Monday, March 23, 2015

Testing our fear of heights on a Via Ferrata

If hiking and rock climbing had a baby, then it would be a Via Ferrata.
We first learned about this unique alpine sport from the same friend that recommended Las Fallas - it's great having adventurous friends.

What is a Via Ferrata?

Via Ferrata is Italian for the "iron road/way." It began during the First World War as an Italian strategy of moving troops across the alpine Dolomite Range through a fixed series of ladders, cables, and rods. The Via Ferrata has morphed into a sport activity that is open to the public at varying levels of difficulty. Routes have expanded outside Italy and are found primarily throughout the Alps. "Via Ferrata" remains the commonly used name except in some German speaking regions where it goes by Klettersteig. Routes are often available for self guiding and are often free to access although some advise getting a guide for the first time. Once you know how the system works, you just need a few safety items that are available to rent at local sporting stores.
Italian soldiers during WWI.


We waited multiple weekends for the ideal conditions - clear skies and dry trails. Finally when a pleasant weather was forecasted for the weekend, we looked for a route. On we discovered that the number of nearby routes were overwhelming. Being our first time, we decided to try a mid difficulty level: the Klettersteig Mürren - Gimmelwald route located over the Lauterbrunnen Valley. This is one of Q's favorite regions and we would take any excuse to go back there.
Trail head began in village of Mürren, just above Lauterbrunnen Valley.
An absolutely an amazing day to be outside.

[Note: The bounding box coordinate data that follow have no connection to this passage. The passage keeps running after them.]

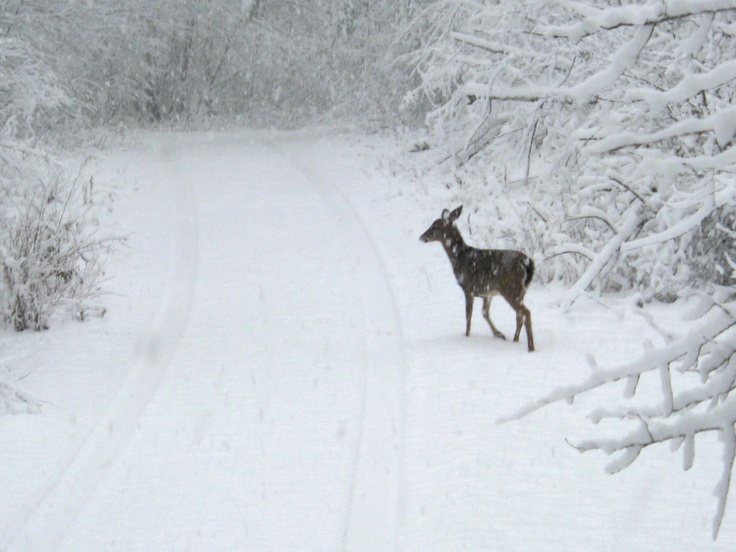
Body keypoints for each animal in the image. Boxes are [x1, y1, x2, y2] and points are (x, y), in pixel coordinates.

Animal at [420, 205, 536, 352]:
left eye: (435, 226)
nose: (422, 237)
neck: (460, 257)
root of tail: (528, 264)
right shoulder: (486, 293)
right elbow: (484, 312)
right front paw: (499, 334)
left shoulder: (468, 287)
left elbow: (468, 314)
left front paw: (467, 336)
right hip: (521, 292)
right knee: (519, 315)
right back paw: (515, 341)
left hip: (511, 289)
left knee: (526, 312)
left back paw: (531, 348)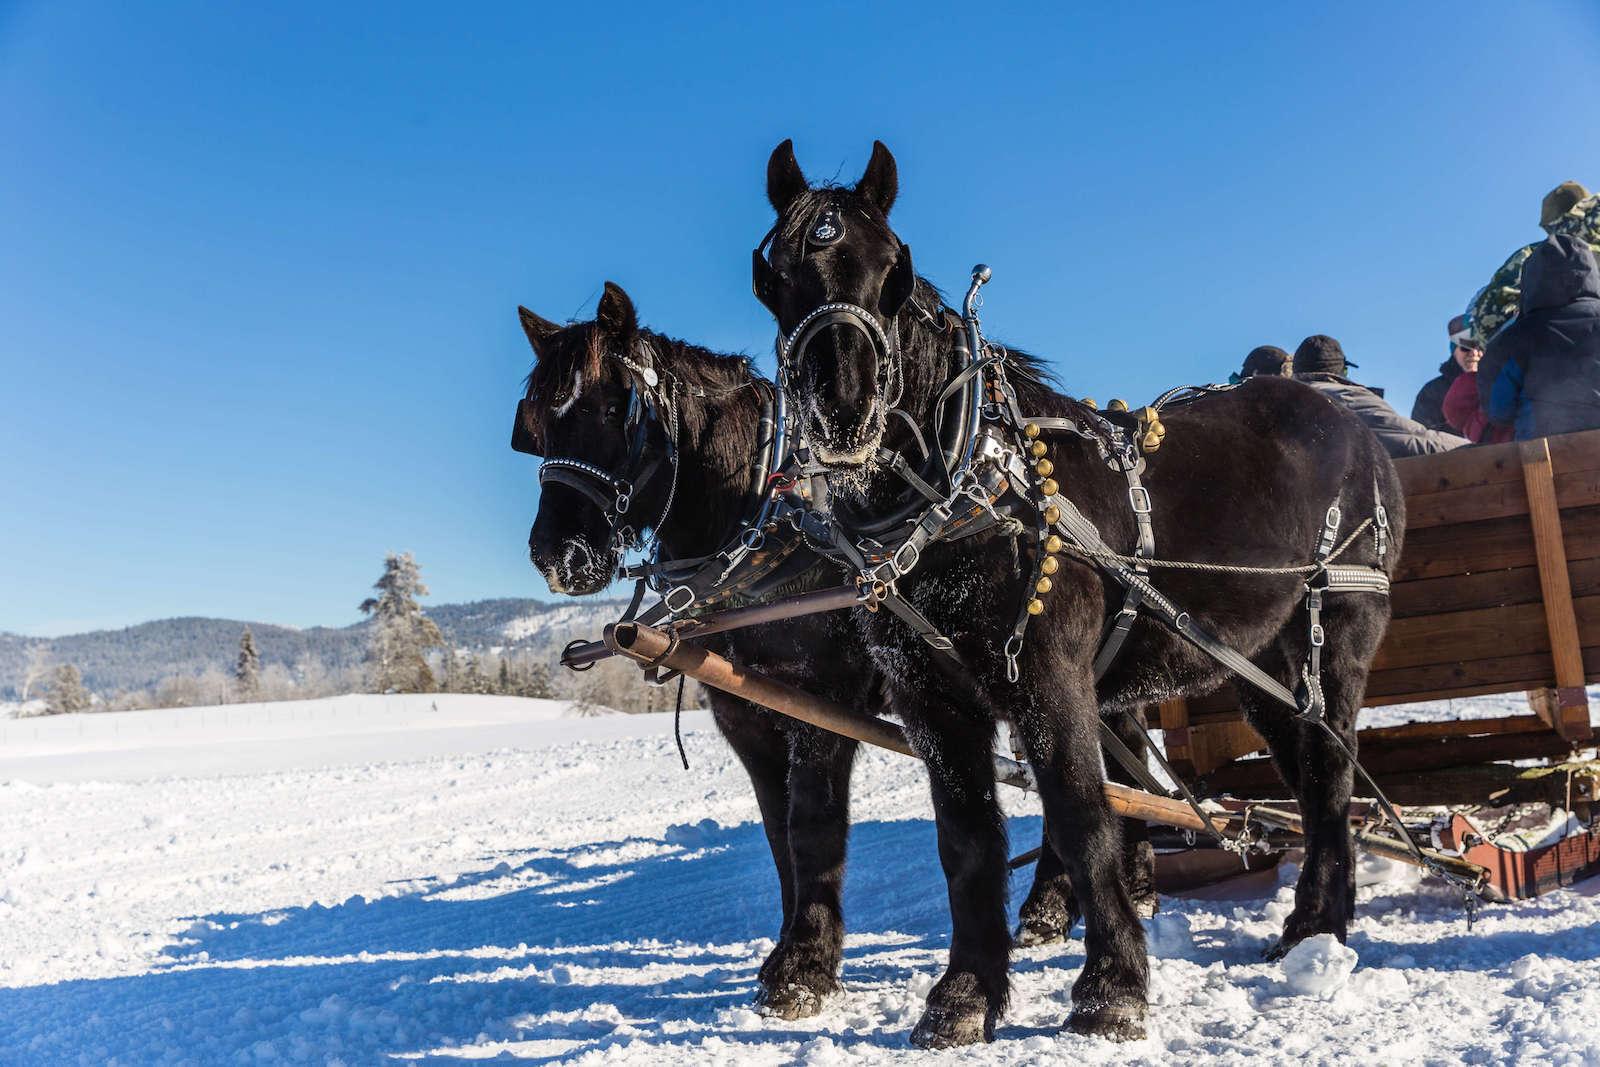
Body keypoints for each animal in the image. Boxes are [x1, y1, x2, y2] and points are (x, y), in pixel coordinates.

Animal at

All the equipment one needs is available for rent for 50 CHF per person at INTERSPORT sports shop near the start of the route - harness with lines, carabiners, and helmet. Best of all: there is a drop off point near the end of the route in the village of Gimmelwald at The Mountain Hostel. For comfort we brought along a few items from home - leather biking gloves, a small backpack, water, sunglasses, a sweater, sturdy hiking shoes and comfortable hiking clothing. 
Equipment needed to safely complete a Via Ferrata.

No special skills are required. As long as you learn how to put on a harness and how to work a carabiner, you're set. If you have any questions, the shop attendant will happily help out by showing how to work the equipment. The route is clearly labeled and the trail goes in one direction with a steel cable the entire way so there's no chance of getting lost. The only requirement is that you don't have a paralyzing fear of heights.

Clipped in and ready for action

We found the entrance to the route by the Sportchalet in Mürren, which is a short walk from the rental shop. The trail started off tame allowing one to become familiar with the equipment. Slowly things became more interesting as we started to hug the cliff edge.
Signs leads you through a tunnel where you find the cable to clip in.
A chance to get comfortable with the equipment.
Within minutes things get interesting.

Shortly into our trek, we were passed by a couple of guys carrying large backpacks and then three others with no equipment. Since the entrance door is not manned, anyone can enter without any special gear (that is classic Switzerland). The group of three friends eventually turned around once things became too challenging. It turned out that they just wanted to get a peek at what the two guys with the large backpacks were about to do. We caught up with them at a wooden platform as the two guys unpacked their backpacks and put on their squirrel suits. Ha - this was a base jumping platform! We knew Lauterbrunnen is famous for extreme sports like base jumping but we didn't expect to be next to people actually jumping.
No way I'm signing up for this sport.
Makes the Via Ferrata look like kid's stuff.

Our first rush of vertigo

We have a healthy fear of heights, no free climbing El Cap for us, but we have rarely truly freaked out. I do hate knife ridges while ski touring, but I had worried while rock climbing or while roped in - until that day. Looking down at my feet and seeing the valley floor hundreds of feet straight below me brought a moment of pause. Even Q had a moment where he needed to stop and collect his wits before moving forward. We knew we were completely safe but that view below was frightening.
Taking a deep breath before moving to the next rod.
Q's past the worst part and I've calmed myself long enough to snap a photo.

Obstacles along the route

Once we conquered that portion, everything else seemed manageable. The route led us through a variety of obstacles, which kept the afternoon interesting. We descended metal ladders, walked across a tight rope over a water fall, moved along sideways by iron rods sticking out of the rock, and lastly walked across a suspension bridge hovering over the valley. There are plenty of opportunities along the path where it's mellow enough to take a break.
U-shaped rods made scrambling over rocks a breeze.
Fixed metal ladders
I was surprised that I actually enjoyed the tight rope.
Funky staircase of rods coming out of the rock wall.
Nepal Suspension Bridge
Sometimes the route looks like a regular hiking trail.

Final thoughts

Q isn't much of a hiker but would be up for doing another Via Ferrata. Either this one again or something slightly more challenging. Since this is a summer and autumn sport, we'll have to wait until next year.

We defiantly recommend those without vertigo to give this sport a try. For those that have never climbed before or have doubts, it's worth considering hiring a guide.